The World Health Organization approved the use of a malaria vaccine, a historic first that may save tens of thousands of children’s lives every year across Africa.
“Malaria has been with us for millennia, and the dream of a malaria vaccine has been a long-held, but unattainable dream. Today, the RTS,S malaria vaccine, more than 30 years in the making, changes the course of public health history,” said the WHO Director General Dr. Tedros Adhanom Ghebreyesus, who launched his career as a malaria researcher.
The RTS,S vaccine, or Mosquirix, was developed by Britain’s GlaxoSmithKline. The vaccine is also the first developed for any parasitic disease. A pilot program launched in 2019 saw its administration to over 800,000 children in Ghana, Kenya and Malawi.
The vaccine is moderately-effective on its own. It prevented 30% of deadly severe malaria cases, “even when introduced in areas where insecticide-treated nets are widely used and there is good access to diagnosis and treatment.”
A breakthrough this August found that reduction in hospitalisation or death shot up by 70% when both the RTS,S vaccine and antimalarial drugs were given to children during high-transmission seasons.
“This is a historic moment. The long-awaited malaria vaccine for children is a breakthrough for science, child health and malaria control,” said the WHO director general. “Using this vaccine on top of existing tools to prevent malaria could save tens of thousands of young lives each year.”
The estimated number of malaria deaths stood at 409,000 in 2019. Children under 5 years account for 67% of this figure, or 274,000 deaths, according to WHO. Around 229 million cases of malaria were recorded that year and more than 94 percent of cases and deaths were recorded in Africa.
Creating an effective vaccine against malaria is an incredibly difficult feat. The life-threatening disease, which has existed for millennia, is caused by parasites transmitted through the bites of infected female Anopheles mosquitoes.
These parasites have evolved to evade our immune system, and have a complicated life cycle that sees them morphing across mosquitoes and humans and when infecting different parts of our bodies.
The new malaria vaccine acts against the P. falciparum, the most deadly malaria parasite globally and the one most prevalent in Africa.

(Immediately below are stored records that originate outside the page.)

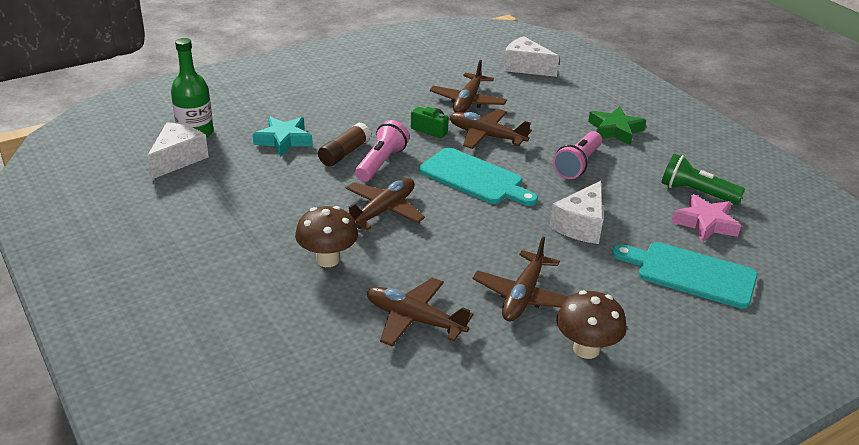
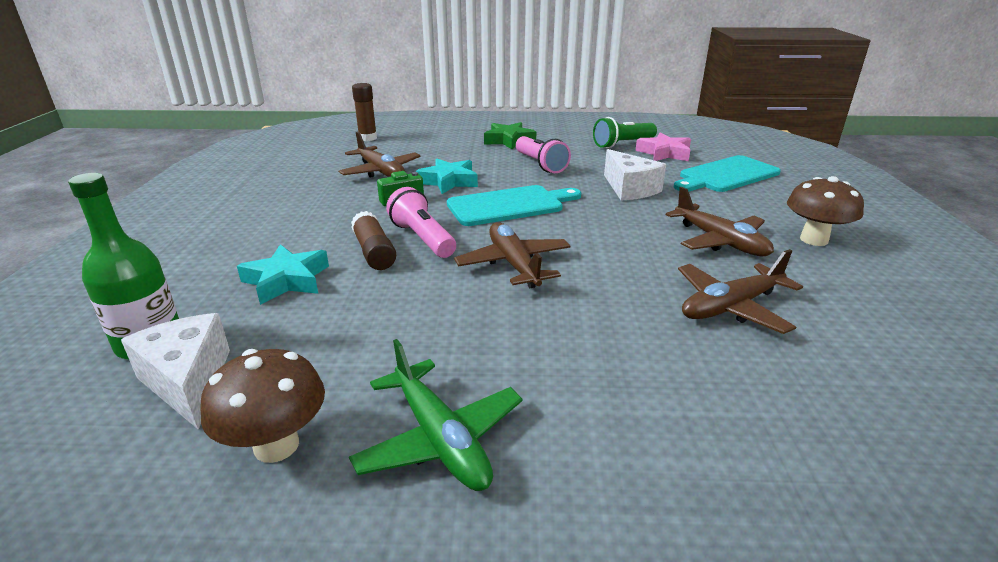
camera: 55 degrees left, 5 degrees down
(192, 247) = (440, 439): none -> green plane
(327, 259) = (576, 327): brown mushroom -> brown mushroom (276, 445)
(486, 136) = (448, 181): brown plane -> turquoise star
(525, 67) = (368, 138): white cheese -> brown glue stick

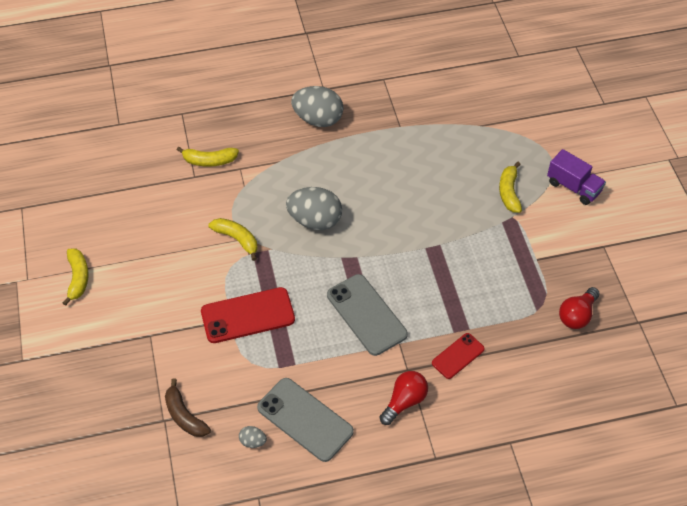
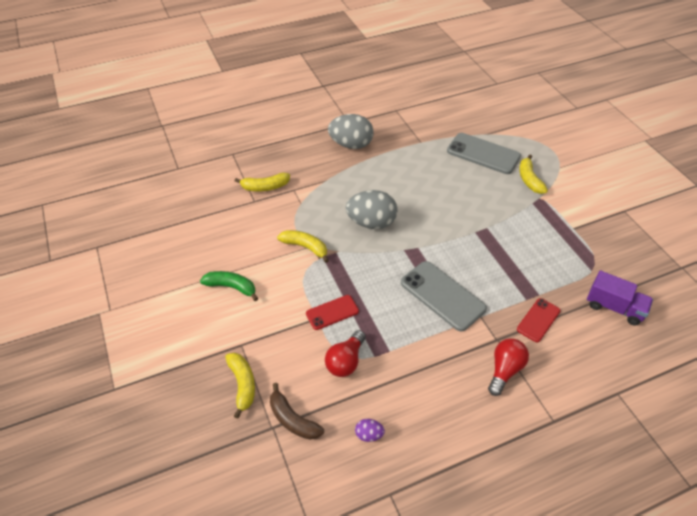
camera: 10 degrees left, 5 degrees down
(78, 278) = (160, 302): yellow banana -> yellow banana (242, 384)
(152, 273) = (231, 287): none -> green banana
(248, 316) = (332, 312): red phone -> red phone, size x0.58
(253, 441) = (369, 435): grey egg -> purple egg
(305, 419) = (414, 403): grey phone -> grey phone (483, 154)
(573, 187) = (580, 169): purple truck -> purple truck (614, 307)
(577, 315) = (628, 269): red light bulb -> red light bulb (345, 361)

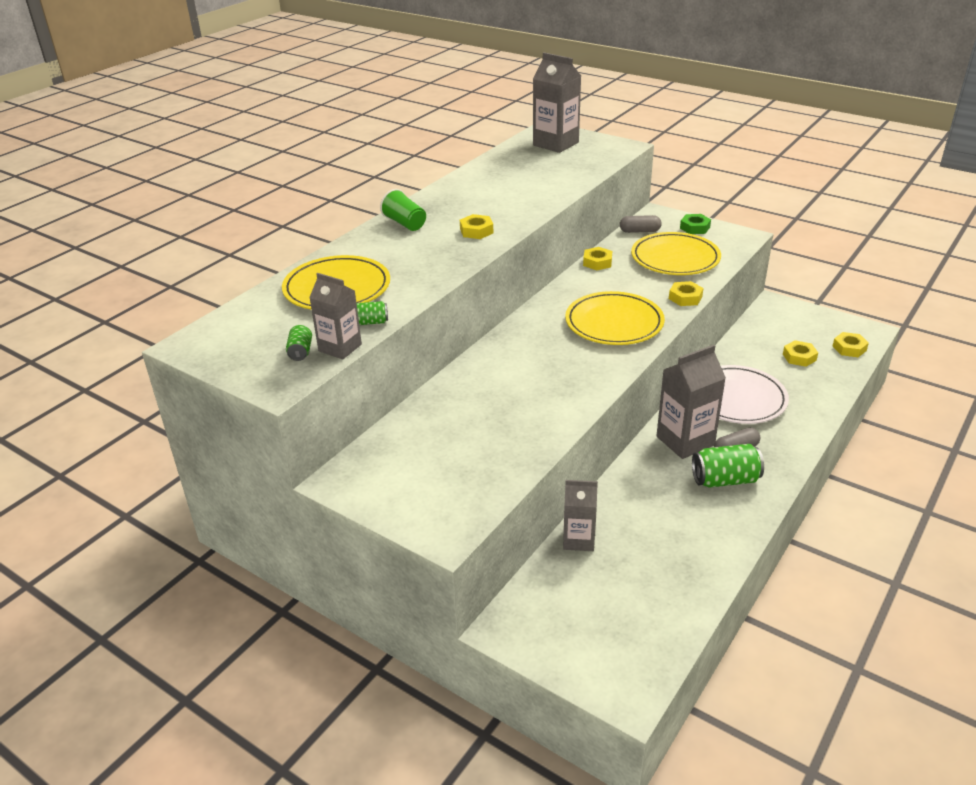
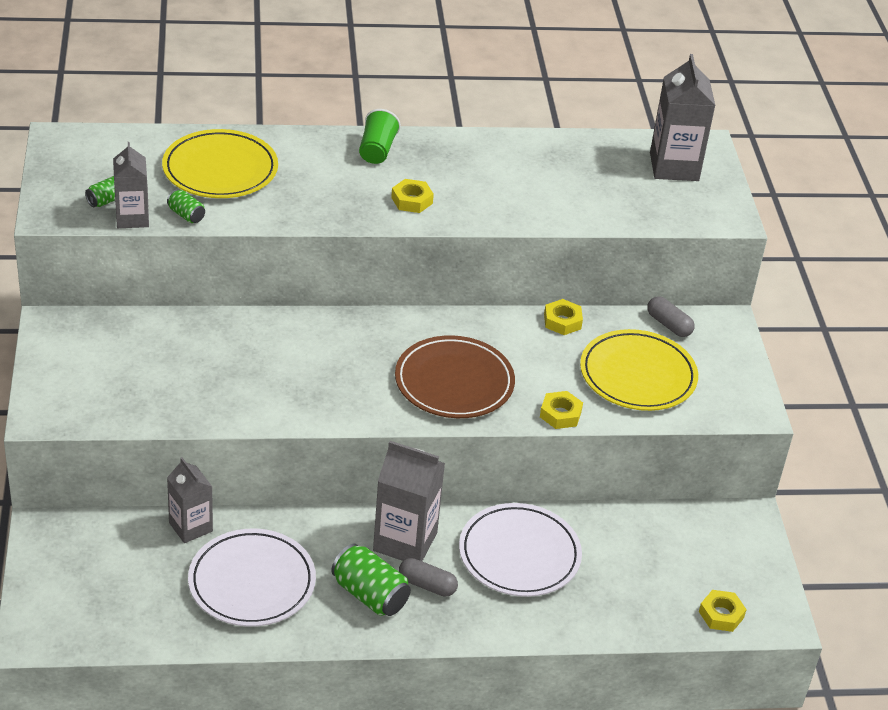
camera: 45 degrees right, 5 degrees up
(614, 323) = (454, 382): yellow plate -> brown plate
(666, 533) = (252, 582): none -> white plate
(694, 228) = (728, 364): green nut -> none
(799, 357) = (655, 577): yellow nut -> none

“For centuries, malaria has stalked sub-Saharan Africa, causing immense personal suffering,” said Dr. Matshidiso Moeti, WHO Regional Director for Africa.
So far, malaria figures have been reduced by drugs that kill the parasite, bed-nets to prevent bites, and insecticides that kill the mosquito. Bed-nets are the most widely-present preventive measure but only reduce malaria deaths in children under 5 by 20 percent—which is why the vaccine, despite its limited efficacy, is an important step.
“Today’s recommendation offers a glimmer of hope for the continent which shoulders the heaviest burden of the disease and we expect many more African children to be protected from malaria and grow into healthy adults,” said Moeti.
WHO described the vaccine on Wednesday as highly cost-effective and having a strong safety profile, with more than 2.3 million doses administered so far in clinical trials.